Lo inverosímil de esta acción, si se ubica fuera del contexto de este tipo de cine, tiene aquí sentido, pues el argumento utiliza a las muchachas como chivo expiatorio de los errores cometidos por sus mayores. Esto, al arrastrarlas hacia las fuerzas malignas representadas por el torturador, a fin de destruirlas y restaurar un orden que no es sino el statu quo, tal cual el gobierno de Sebastián Piñera planeó cuando ordenó la intervención de los militares para contener las manifestaciones populares de 2019. De este modo, lo precursor de Trauma es probablemente lo más sugerente, y al igual que la esperanza de cambio del chileno, persiste en la voluntad de los más jóvenes por cambiar radicalmente las directrices de un orden con el cual no se identifican.

La secuencia final, con la niña que había sido secuestrada guiando a la última prisionera de Juan hacia la libertad —una vez que este ha sido aniquilado por Andrea, la única sobreviviente del cuarteto de muchachas, antes de ella misma sucumbir bajo las balas de la policía al matar en su cuna al último fruto del torturador—  presenta una visión esperanzadora del futuro por el cual siguen luchando los chilenos, especialmente quienes se hallan en una posición de inferioridad o sufren algún tipo de discriminación. 

Porque hasta que no se logre criminalizar la violencia contra los componentes más frágiles de nuestras sociedades, no podrá hablarse de un país libre, y una Latinoamérica moderna y plenamente democrática. Una realidad que pareciera estar cada vez más lejana, a la vista de las deficiencias gubernamentales en naciones teóricamente democráticos como Chile, Argentina, México, Colombia y Perú, e inalcanzable para las naciones sometidas a dictaduras de larga existencia, cual ocurre hoy con Cuba, Nicaragua y Venezuela donde la represión contra las iniciativas democráticas es implacable y sangrienta.

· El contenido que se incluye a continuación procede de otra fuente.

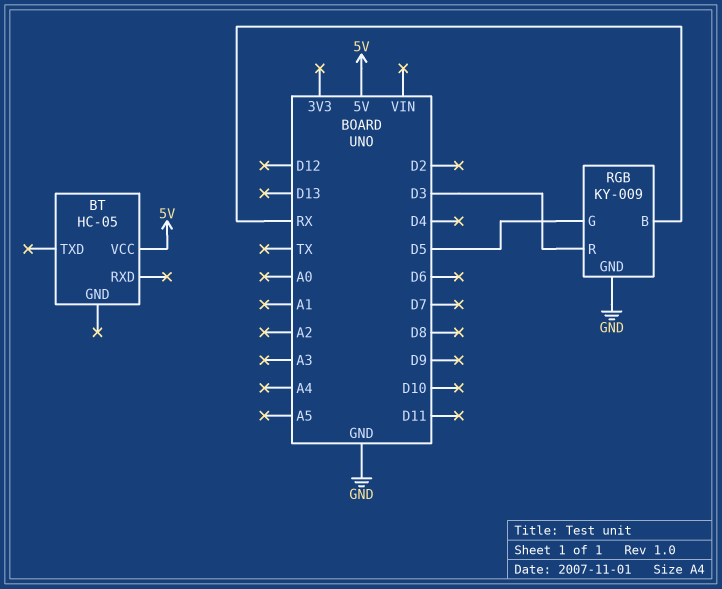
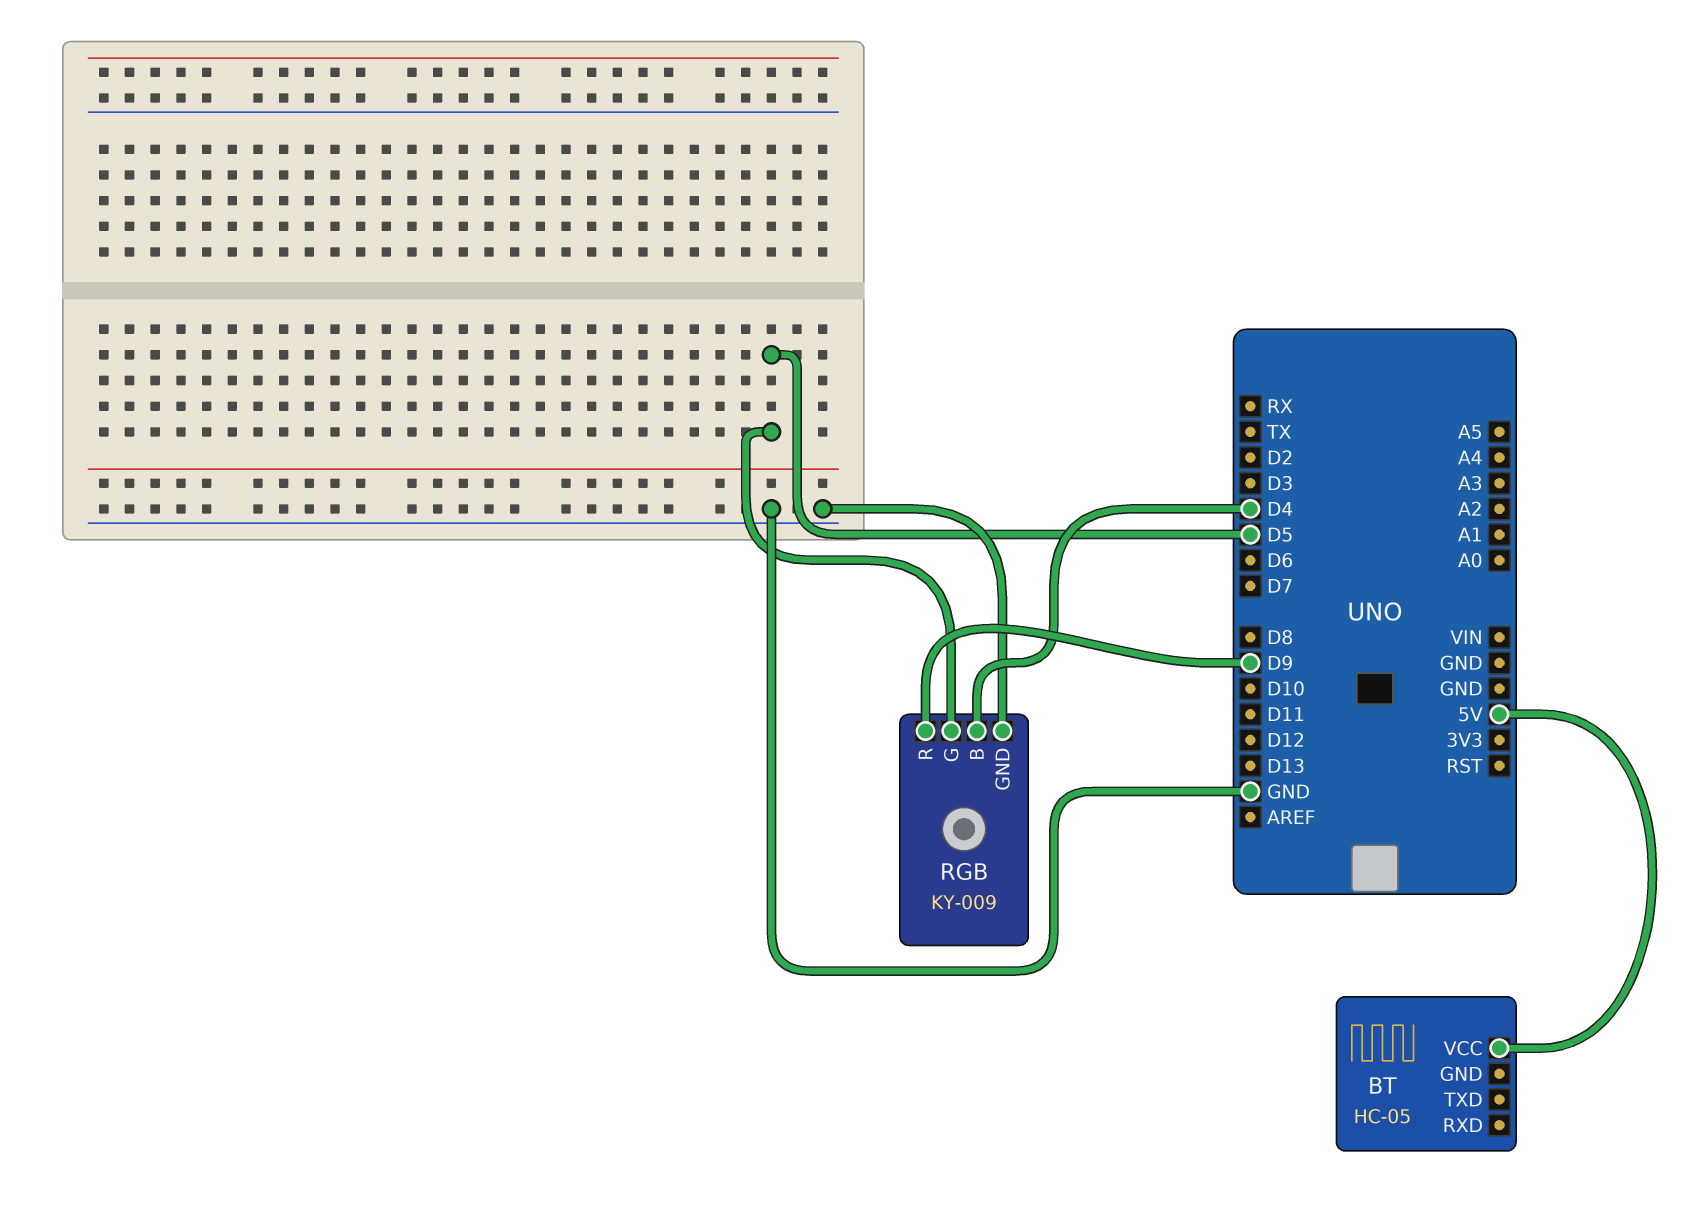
RGB pin B: RX -> D4
RGB pin R: D3 -> D9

En el caso venezolano, entre marzo y agosto de 2017, año del estreno de Trauma, las protestas contra el recrudecimiento dictatorial, por parte de un Gobierno aferrado al poder desde hace más de dos décadas, dejaron un saldo de 165 muertes, especialmente entre los jóvenes, más de 4.000 arrestos y 15.000 heridos. Las fuerzas militares del Estado y los colectivos de hampones armados por el propio Gobierno reprimieron con ferocidad las marchas en pro de la democracia, asesinando, golpeando, persiguiendo, secuestrando y torturando a los desarmados manifestantes. Ello, con el apoyo logístico de autocracias de largo alcance como Cuba, Rusia, Siria, China y Turquía, cuyos gobiernos tienen importantes intereses económicos y geopolíticos en un país, que en el caso cubano sigue manteniendo a flote la revolución y en el de las restantes dictaduras es abono fértil para todo tipo de fraudulentas inversiones y antiecológicas explotaciones mineras, además de garantizarles una base militar perfecta desde donde amenazar a los Estados Unidos.

El hecho de que este país haya logrado democráticamente un viraje político, en el tono autocrático y el discurso populista de extrema derecha del anterior mandatario, arroja una luz de esperanza para aquellos países todavía pisados por la vota dictatorial, o los que, como Chile, se debaten entre el pasado dictatorial y el presente democrático. La aprobación por mayoría, en el Plebiscito del 25 de octubre de 2020, de la derogación de la Constitución pinochetista y el inicio del proceso de redacción de una nueva Constitución, se constituyen en hitos importantes para devolver a Chile, y por extensión a Latinoamérica, a la vía de una democracia moderna e inclusiva para todos.